Voilà la remarque faite par le très jeune fils d’une amie, professionnelle de la santé au travail, en voyant un travailleur sur un chantier par une très grande chaleur, alors qu’il sait que son papa gagne beaucoup d’argent et se trouve dans un bureau climatisé – nous sommes au Brésil!
Selon Michael Sandel, célèbre enseignant à l’Université de Harvard, dans une interview donnée à «L’Express», le marché actuel ne récompense pas l’énergie investie dans le travail, car «si tel était le cas, ceux qui travaillent le plus dur dans les emplois les plus difficiles obtiendraient les meilleurs salaires.»
Dans sa réflexion sur la «tyrannie du mérite», il démontre que le fossé entre les gagnants (bien payés) et les perdants s’est creusé, à cause des inégalités sociales qui s’accroissent mais aussi d’un changement d’attitude face à la réussite. Les gagnants pensent que leur réussite est due à leurs seules capacités, ce qui est à fortement relativiser: «(…) l’apport social d’un individu qui s’engage dans le commerce des produits dérivés ou la finance spéculative [a-t-il vraiment] 800 fois plus de prix pour la société que la contribution d’un soignant ou d’un enseignant?»

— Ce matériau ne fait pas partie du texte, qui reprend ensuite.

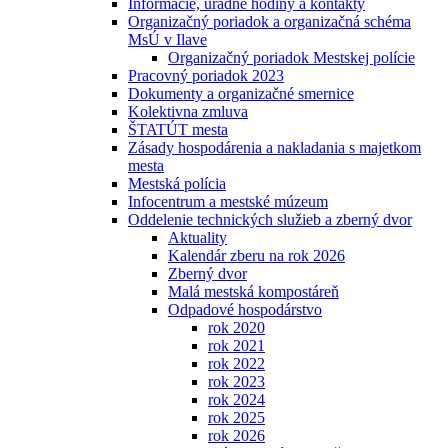
Informácie, úradné hodiny a kontakty
Organizačný poriadok a organizačná schéma
MsÚ v Ilave
Organizačný poriadok Mestskej polície
Pracovný poriadok 2023
Dokumenty a organizačné smernice
Kolektivna zmluva
ŠTATÚT mesta
Zásady hospodárenia a nakladania s majetkom
mesta
Mestská polícia
Infocentrum a mestské múzeum
Oddelenie technických služieb a zberný dvor
Aktuality
Kalendár zberu na rok 2026
Zberný dvor
Malá mestská kompostáreň
Odpadové hospodárstvo
rok 2020
rok 2021
rok 2022
rok 2023
rok 2024
rok 2025
rok 2026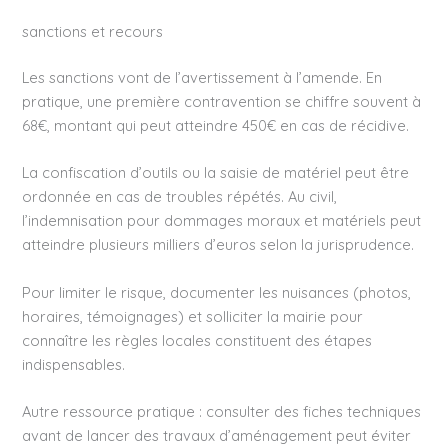
sanctions et recours
Les sanctions vont de l’avertissement à l’amende. En
pratique, une première contravention se chiffre souvent à
68€, montant qui peut atteindre 450€ en cas de récidive.
La confiscation d’outils ou la saisie de matériel peut être
ordonnée en cas de troubles répétés. Au civil,
l’indemnisation pour dommages moraux et matériels peut
atteindre plusieurs milliers d’euros selon la jurisprudence.
Pour limiter le risque, documenter les nuisances (photos,
horaires, témoignages) et solliciter la mairie pour
connaître les règles locales constituent des étapes
indispensables.
Autre ressource pratique : consulter des fiches techniques
avant de lancer des travaux d’aménagement peut éviter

De même, pour l’Observatoire de la Compétence Métier, en France: «La hiérarchie des métiers est bien souvent dissociée de celle des bénéfices qu’ils rendent à la société» étant même parfois inversement proportionnelle à leur utilité sociale. La pandémie a provoqué une brusque prise de conscience de la forte valeur sociale ajoutée de métiers jusque-là, non considérés comme «essentiels». Ainsi, auxiliaires de vie, agents de nettoyage, éboueurs, femmes de ménage, caissières, livreurs, etc. se sont sentis tout d’un coup reconnus et même – pour certaines catégories, tel le personnel soignant – encensés. Le gouvernement s’est vu contraint d’engager certaines mesures de rattrapage salarial.
Mais cette passagère prise de conscience peut ne pas avoir de répercussions durables tant il est ancré dans notre culture que les métiers ne nécessitant pas de diplôme ou les activités quotidiennes telles les tâches ménagères sont d’importance mineure et «invisibles», malgré leur pénibilité, les souffrances physiques et morales qu’elles engendrent, alors qu’ils sont indispensables.
Ce phénomène se retrouve même dans des professions mieux considérées, par exemple médicales: en effet, dans une société privilégiant le geste technique, les disciplines chirurgicales sont valorisées et leurs spécialistes perçoivent des revenus considérables sans commune mesure avec ceux des généralistes, «parents pauvres» de ce domaine. Or, ils sont essentiels au système de santé d’une région ou d’un pays, assurant un travail relationnel et humain très précieux, avec leurs patients.
Comment redonner la dignité qu’ils méritent à ces métiers dévalorisés? Il s’agit d’un enjeu moral et politique vers un «assainissement» culturel de notre société où le «bien commun» trouve une place centrale et où la «valeur ajoutée» de ces professions s’évalue en termes de contribution à la santé et au bien-être des individus et de la communauté.
Parmi les mesures à prendre pour ces professions «invisibles»: amélioration des salaires, formation technique et professionnelle, et reconnaissance… Dans ce contexte, les professionnels de la Santé au Travail ayant scientifiquement documenté depuis longtemps la pénibilité, la souffrance au travail, mais aussi la qualité de vie et le bien-être, offrent un ensemble de connaissances validant cet assainissement.